## Text data extracted from pages
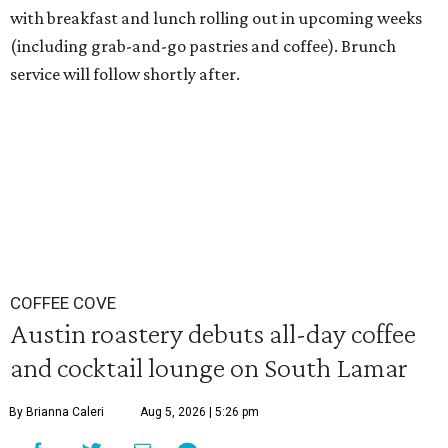
with breakfast and lunch rolling out in upcoming weeks
(including grab-and-go pastries and coffee). Brunch
service will follow shortly after.
COFFEE COVE
Austin roastery debuts all-day coffee
and cocktail lounge on South Lamar
By Brianna Caleri
Aug 5, 2026 | 5:26 pm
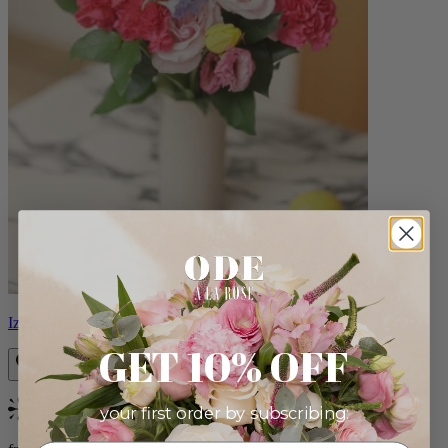
Izzy
GET 10% OFF
your first order by subscribing:
Bestseller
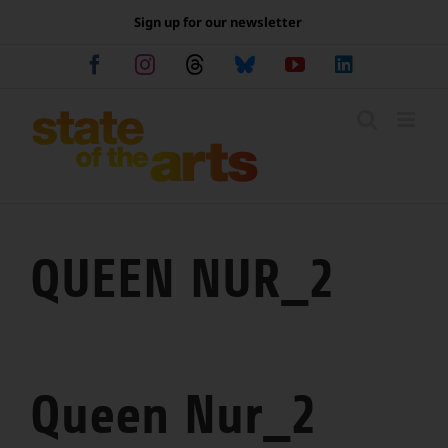
Skip
Sign up for our newsletter
to
content
Facebook
Instagram
Threads
Bluesky
YouTube
LinkedIn
QUEEN NUR_2
Queen Nur_2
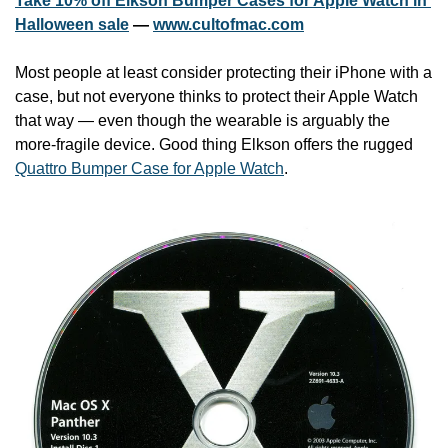
Take 10% off Elkson Bumper Cases for Apple Watch in 
Halloween sale
 — 
www.cultofmac.com
Most people at least consider protecting their iPhone with a 
case, but not everyone thinks to protect their Apple Watch 
that way — even though the wearable is arguably the 
more-fragile device. Good thing Elkson offers the rugged 
Quattro Bumper Case for Apple Watch
.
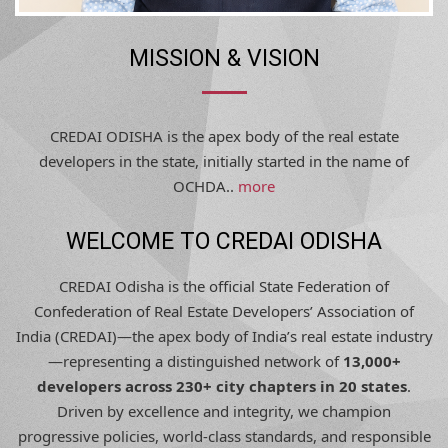
MISSION & VISION
CREDAI ODISHA is the apex body of the real estate
developers in the state, initially started in the name of
OCHDA..
more
WELCOME TO CREDAI ODISHA
CREDAI Odisha is the official State Federation of
Confederation of Real Estate Developers’ Association of
India (CREDAI)—the apex body of India’s real estate industry
—representing a distinguished network of
13,000+
developers across 230+ city chapters in 20 states
.
Driven by excellence and integrity, we champion
progressive policies, world-class standards, and responsible
development, shaping Odisha’s urban future with trust,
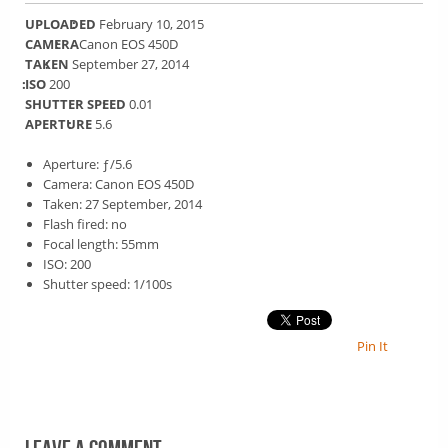
UPLOADED
February 10, 2015
CAMERA
Canon EOS 450D
TAKEN
September 27, 2014
ISO
200
SHUTTER SPEED
0.01
APERTURE
5.6
Aperture: ƒ/5.6
Camera: Canon EOS 450D
Taken: 27 September, 2014
Flash fired: no
Focal length: 55mm
ISO: 200
Shutter speed: 1/100s
Pin It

## EXERCISE BRIEF
Reproduce verbatim the text lines of every item above, leaving out the pictures.

## RESULT
with breakfast and lunch rolling out in upcoming weeks
(including grab-and-go pastries and coffee). Brunch
service will follow shortly after.
COFFEE COVE
Austin roastery debuts all-day coffee
and cocktail lounge on South Lamar
By Brianna Caleri
Aug 5, 2026 | 5:26 pm
Izzy
GET 10% OFF
your first order by subscribing:
Bestseller
Skip
Sign up for our newsletter
to
content
Facebook
Instagram
Threads
Bluesky
YouTube
LinkedIn
QUEEN NUR_2
Queen Nur_2
Take 10% off Elkson Bumper Cases for Apple Watch in 
Halloween sale
 — 
www.cultofmac.com
Most people at least consider protecting their iPhone with a 
case, but not everyone thinks to protect their Apple Watch 
that way — even though the wearable is arguably the 
more-fragile device. Good thing Elkson offers the rugged 
Quattro Bumper Case for Apple Watch
.
MISSION & VISION
CREDAI ODISHA is the apex body of the real estate
developers in the state, initially started in the name of
OCHDA..
more
WELCOME TO CREDAI ODISHA
CREDAI Odisha is the official State Federation of
Confederation of Real Estate Developers’ Association of
India (CREDAI)—the apex body of India’s real estate industry
—representing a distinguished network of
13,000+
developers across 230+ city chapters in 20 states
.
Driven by excellence and integrity, we champion
progressive policies, world-class standards, and responsible
development, shaping Odisha’s urban future with trust,
UPLOADED
February 10, 2015
CAMERA
Canon EOS 450D
TAKEN
September 27, 2014
ISO
200
SHUTTER SPEED
0.01
APERTURE
5.6
Aperture: ƒ/5.6
Camera: Canon EOS 450D
Taken: 27 September, 2014
Flash fired: no
Focal length: 55mm
ISO: 200
Shutter speed: 1/100s
Pin It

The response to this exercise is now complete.